### DATA PROVIDED
↓↓↓
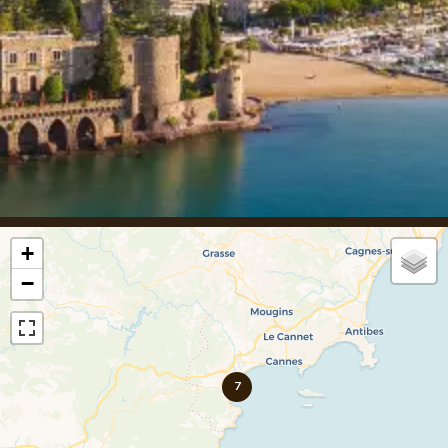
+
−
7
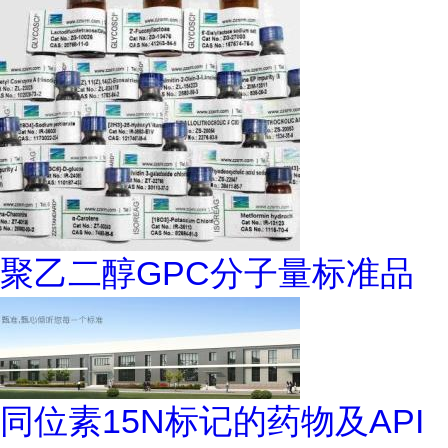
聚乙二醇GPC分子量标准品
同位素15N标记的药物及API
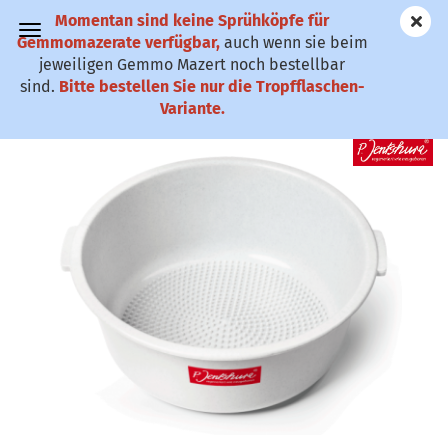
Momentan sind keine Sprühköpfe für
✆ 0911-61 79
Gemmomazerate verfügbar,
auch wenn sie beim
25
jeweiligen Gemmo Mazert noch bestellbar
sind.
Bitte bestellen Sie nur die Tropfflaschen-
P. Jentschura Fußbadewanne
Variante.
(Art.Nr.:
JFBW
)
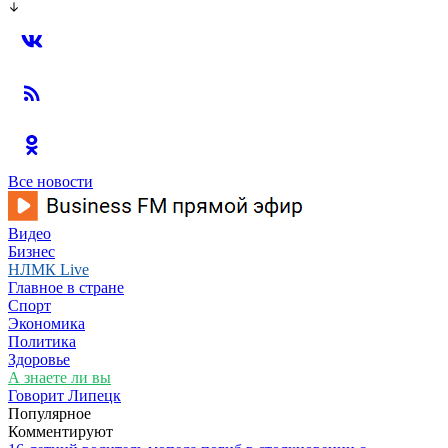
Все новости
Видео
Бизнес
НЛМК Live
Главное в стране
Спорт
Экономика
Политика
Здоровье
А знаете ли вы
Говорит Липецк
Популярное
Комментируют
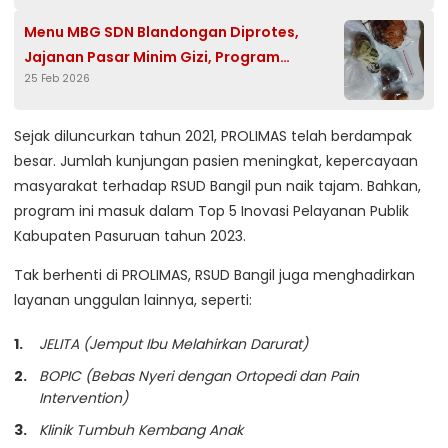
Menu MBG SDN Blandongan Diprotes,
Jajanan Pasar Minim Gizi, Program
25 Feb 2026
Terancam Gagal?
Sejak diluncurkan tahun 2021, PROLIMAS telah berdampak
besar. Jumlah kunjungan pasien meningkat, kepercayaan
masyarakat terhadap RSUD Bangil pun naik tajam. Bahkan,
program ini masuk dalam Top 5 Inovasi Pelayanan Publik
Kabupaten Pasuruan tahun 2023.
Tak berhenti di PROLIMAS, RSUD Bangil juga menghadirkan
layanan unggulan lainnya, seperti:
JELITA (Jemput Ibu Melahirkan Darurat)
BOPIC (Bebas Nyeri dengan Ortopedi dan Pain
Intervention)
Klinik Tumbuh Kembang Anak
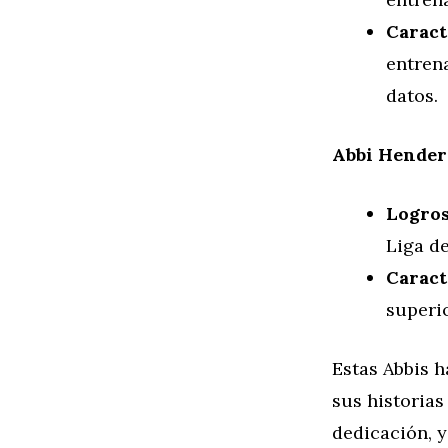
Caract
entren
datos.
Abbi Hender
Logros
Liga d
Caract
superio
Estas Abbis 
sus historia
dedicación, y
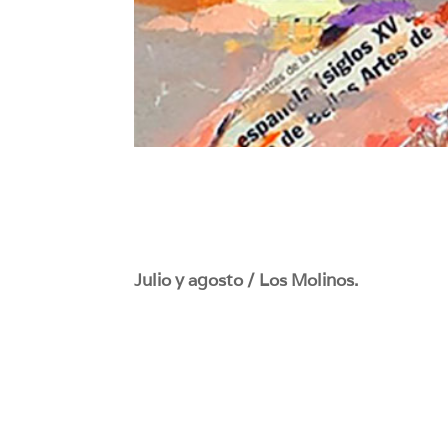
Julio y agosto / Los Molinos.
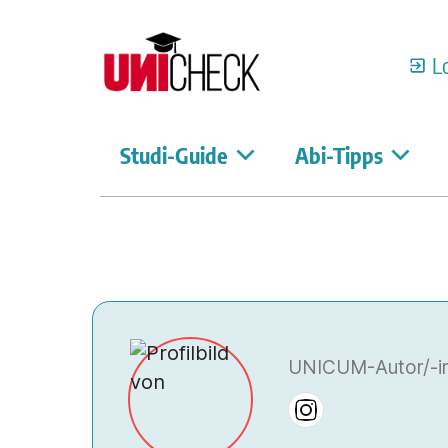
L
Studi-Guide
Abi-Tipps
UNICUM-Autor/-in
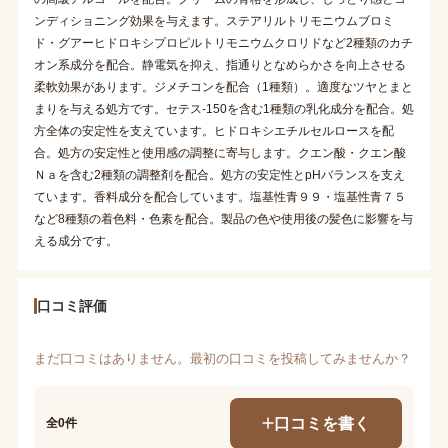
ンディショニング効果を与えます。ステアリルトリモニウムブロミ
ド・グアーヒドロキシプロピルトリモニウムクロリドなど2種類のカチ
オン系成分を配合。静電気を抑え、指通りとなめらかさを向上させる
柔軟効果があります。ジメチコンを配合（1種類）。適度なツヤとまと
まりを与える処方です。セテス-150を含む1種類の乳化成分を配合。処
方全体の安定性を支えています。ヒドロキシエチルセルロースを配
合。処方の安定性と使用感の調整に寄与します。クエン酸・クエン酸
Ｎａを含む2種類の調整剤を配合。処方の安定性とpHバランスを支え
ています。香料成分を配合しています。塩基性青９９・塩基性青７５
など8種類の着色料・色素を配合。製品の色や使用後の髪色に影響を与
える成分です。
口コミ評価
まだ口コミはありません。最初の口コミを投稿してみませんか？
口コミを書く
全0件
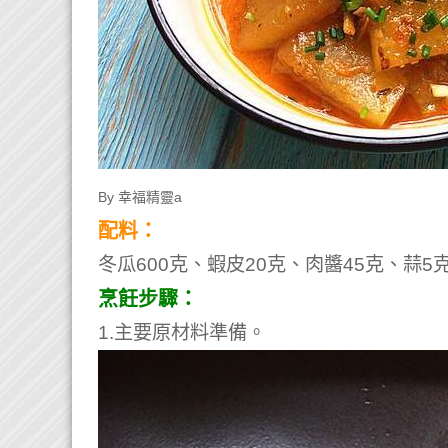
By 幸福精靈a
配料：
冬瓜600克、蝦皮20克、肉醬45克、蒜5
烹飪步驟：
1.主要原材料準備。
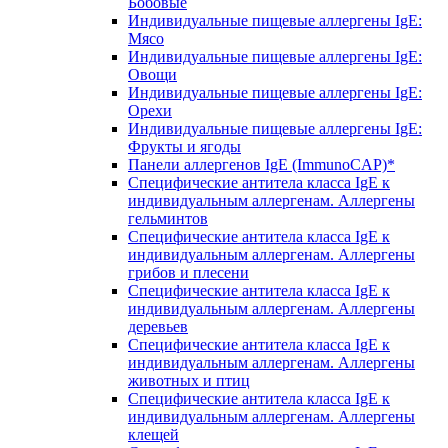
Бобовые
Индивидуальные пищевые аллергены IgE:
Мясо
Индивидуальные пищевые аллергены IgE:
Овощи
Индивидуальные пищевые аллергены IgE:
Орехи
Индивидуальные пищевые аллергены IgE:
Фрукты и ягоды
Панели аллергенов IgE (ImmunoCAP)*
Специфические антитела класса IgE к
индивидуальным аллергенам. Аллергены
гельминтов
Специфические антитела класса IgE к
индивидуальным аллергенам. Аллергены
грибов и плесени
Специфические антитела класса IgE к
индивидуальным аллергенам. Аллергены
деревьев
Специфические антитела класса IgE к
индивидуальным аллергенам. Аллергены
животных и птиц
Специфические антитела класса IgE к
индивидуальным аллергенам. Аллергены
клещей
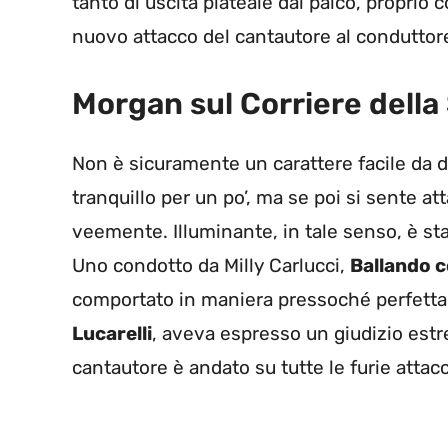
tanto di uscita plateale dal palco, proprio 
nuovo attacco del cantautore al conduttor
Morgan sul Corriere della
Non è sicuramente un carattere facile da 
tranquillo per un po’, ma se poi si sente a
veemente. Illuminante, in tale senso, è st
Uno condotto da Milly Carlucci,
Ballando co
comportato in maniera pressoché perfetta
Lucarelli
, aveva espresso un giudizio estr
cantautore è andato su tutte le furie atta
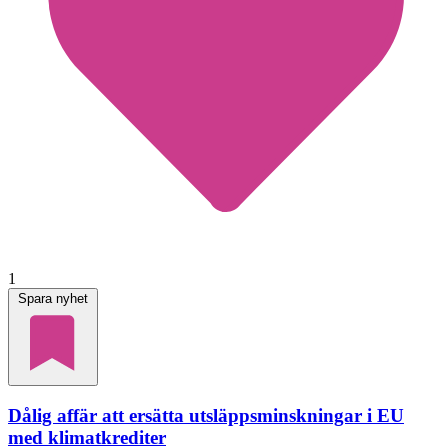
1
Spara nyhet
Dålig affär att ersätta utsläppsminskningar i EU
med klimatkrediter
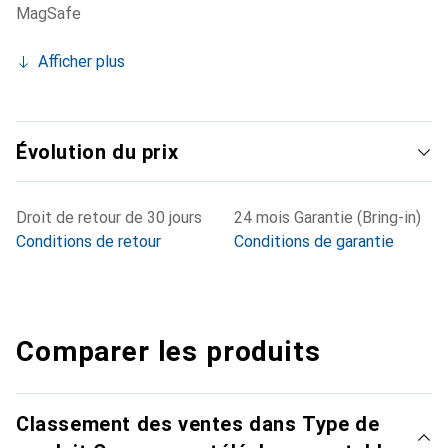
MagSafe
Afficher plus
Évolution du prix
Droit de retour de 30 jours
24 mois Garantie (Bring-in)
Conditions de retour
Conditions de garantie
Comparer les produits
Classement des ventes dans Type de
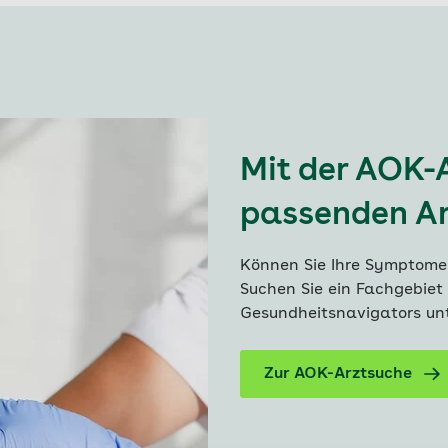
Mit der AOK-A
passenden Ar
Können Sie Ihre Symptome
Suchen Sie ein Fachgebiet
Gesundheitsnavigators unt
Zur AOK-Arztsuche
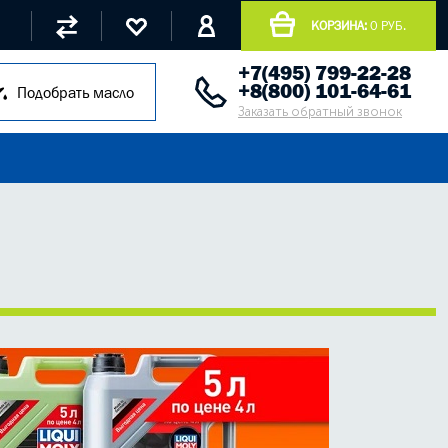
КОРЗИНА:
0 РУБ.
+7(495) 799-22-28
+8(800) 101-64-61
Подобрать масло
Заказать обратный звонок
↑↑↑
↓↓↓
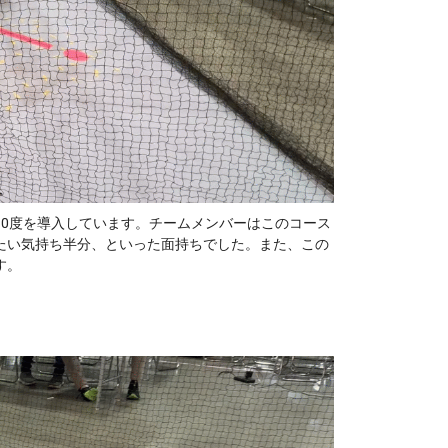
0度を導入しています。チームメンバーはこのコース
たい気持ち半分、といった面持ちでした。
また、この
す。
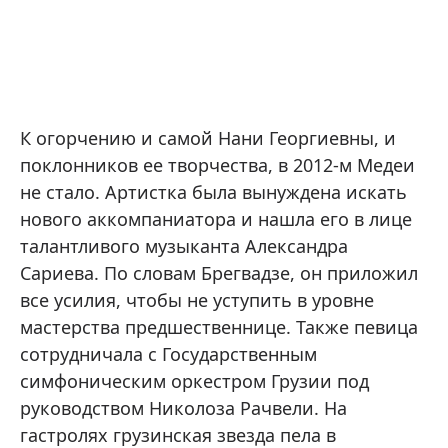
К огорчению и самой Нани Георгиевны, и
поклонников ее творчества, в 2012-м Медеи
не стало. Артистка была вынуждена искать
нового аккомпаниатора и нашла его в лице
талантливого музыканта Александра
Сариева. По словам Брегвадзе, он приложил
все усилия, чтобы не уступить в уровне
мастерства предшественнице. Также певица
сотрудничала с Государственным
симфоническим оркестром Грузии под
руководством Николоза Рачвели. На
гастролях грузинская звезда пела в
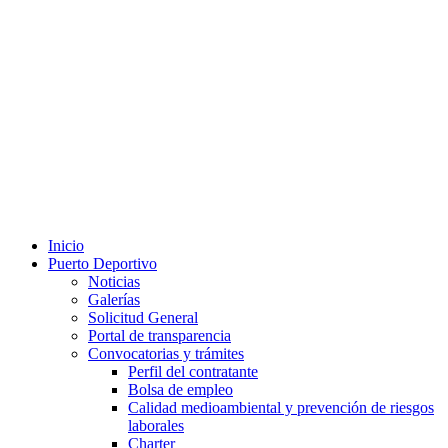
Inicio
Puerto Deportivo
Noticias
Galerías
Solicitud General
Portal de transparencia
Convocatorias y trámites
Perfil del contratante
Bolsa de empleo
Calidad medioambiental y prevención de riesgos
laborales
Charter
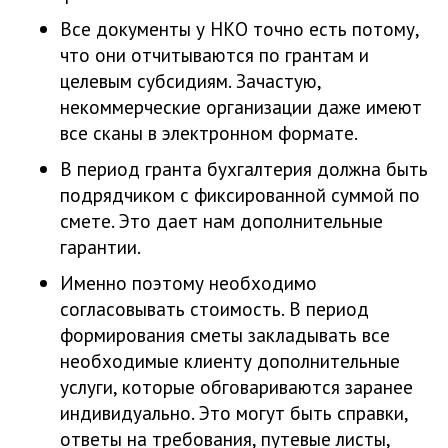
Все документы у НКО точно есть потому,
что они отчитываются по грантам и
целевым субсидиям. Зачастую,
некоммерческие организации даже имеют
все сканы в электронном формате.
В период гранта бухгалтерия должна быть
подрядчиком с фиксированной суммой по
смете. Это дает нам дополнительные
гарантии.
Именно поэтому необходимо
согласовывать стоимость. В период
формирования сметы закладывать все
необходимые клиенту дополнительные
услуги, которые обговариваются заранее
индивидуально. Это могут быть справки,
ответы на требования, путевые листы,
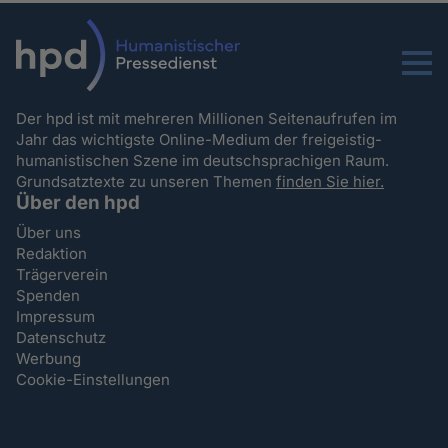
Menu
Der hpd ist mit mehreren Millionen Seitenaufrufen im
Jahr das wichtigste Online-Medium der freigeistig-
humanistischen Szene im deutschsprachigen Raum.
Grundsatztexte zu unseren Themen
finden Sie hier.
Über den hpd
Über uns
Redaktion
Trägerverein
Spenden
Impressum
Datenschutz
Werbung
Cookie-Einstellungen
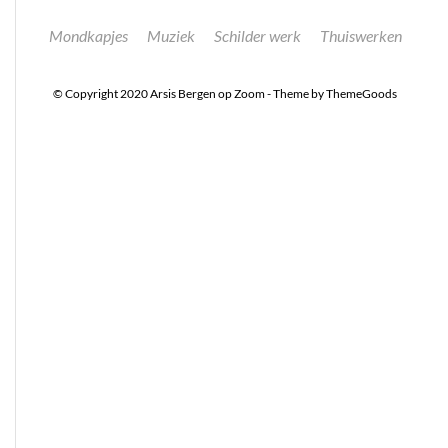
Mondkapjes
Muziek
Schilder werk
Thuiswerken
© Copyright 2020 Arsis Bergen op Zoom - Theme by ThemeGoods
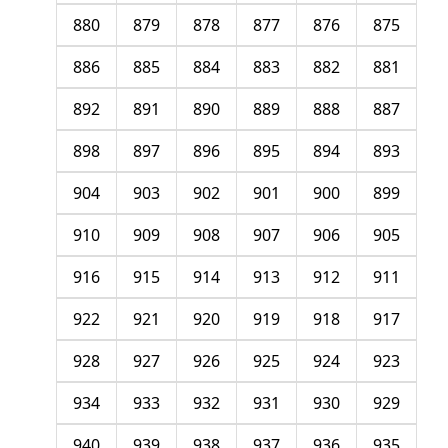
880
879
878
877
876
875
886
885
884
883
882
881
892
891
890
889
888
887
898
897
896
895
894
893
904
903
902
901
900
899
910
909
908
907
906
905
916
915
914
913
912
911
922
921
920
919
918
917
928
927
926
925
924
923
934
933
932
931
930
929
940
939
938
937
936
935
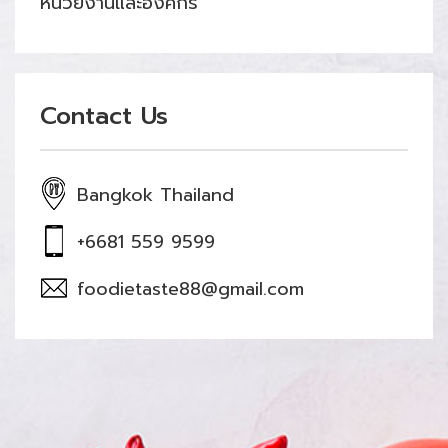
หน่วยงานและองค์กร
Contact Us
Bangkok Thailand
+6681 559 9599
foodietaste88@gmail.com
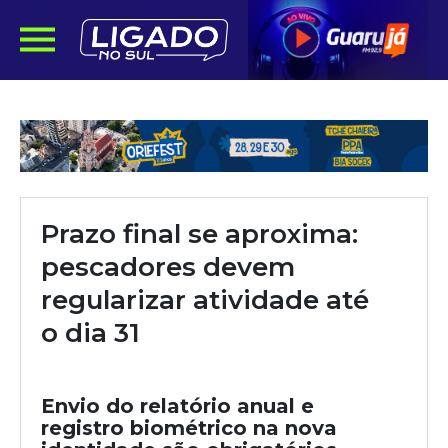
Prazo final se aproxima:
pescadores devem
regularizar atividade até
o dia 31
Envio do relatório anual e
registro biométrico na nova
↑↑↑
### YOUR ASSIGNMENT
Starting at the line that contains "Все новости" and stopping after the line that contains "UNICUM-Autor/-in", write out those lines again with "Abi-Tipps" replaced by "Abitur-Tipps" and nothing else changed. Leave the pictures out.

### OUTPUT
Все новости
Видео
Бизнес
НЛМК Live
Главное в стране
Спорт
Экономика
Политика
Здоровье
А знаете ли вы
Говорит Липецк
Популярное
Комментируют
Menu MBG SDN Blandongan Diprotes,
Jajanan Pasar Minim Gizi, Program
25 Feb 2026
Terancam Gagal?
Sejak diluncurkan tahun 2021, PROLIMAS telah berdampak
besar. Jumlah kunjungan pasien meningkat, kepercayaan
masyarakat terhadap RSUD Bangil pun naik tajam. Bahkan,
program ini masuk dalam Top 5 Inovasi Pelayanan Publik
Kabupaten Pasuruan tahun 2023.
Tak berhenti di PROLIMAS, RSUD Bangil juga menghadirkan
layanan unggulan lainnya, seperti:
JELITA (Jemput Ibu Melahirkan Darurat)
BOPIC (Bebas Nyeri dengan Ortopedi dan Pain
Intervention)
Klinik Tumbuh Kembang Anak
Caract
entren
datos.
Abbi Hender
Logros
Liga d
Caract
superio
Estas Abbis 
sus historia
dedicación, y
Julio y agosto / Los Molinos.
L
Studi-Guide
Abitur-Tipps
UNICUM-Autor/-in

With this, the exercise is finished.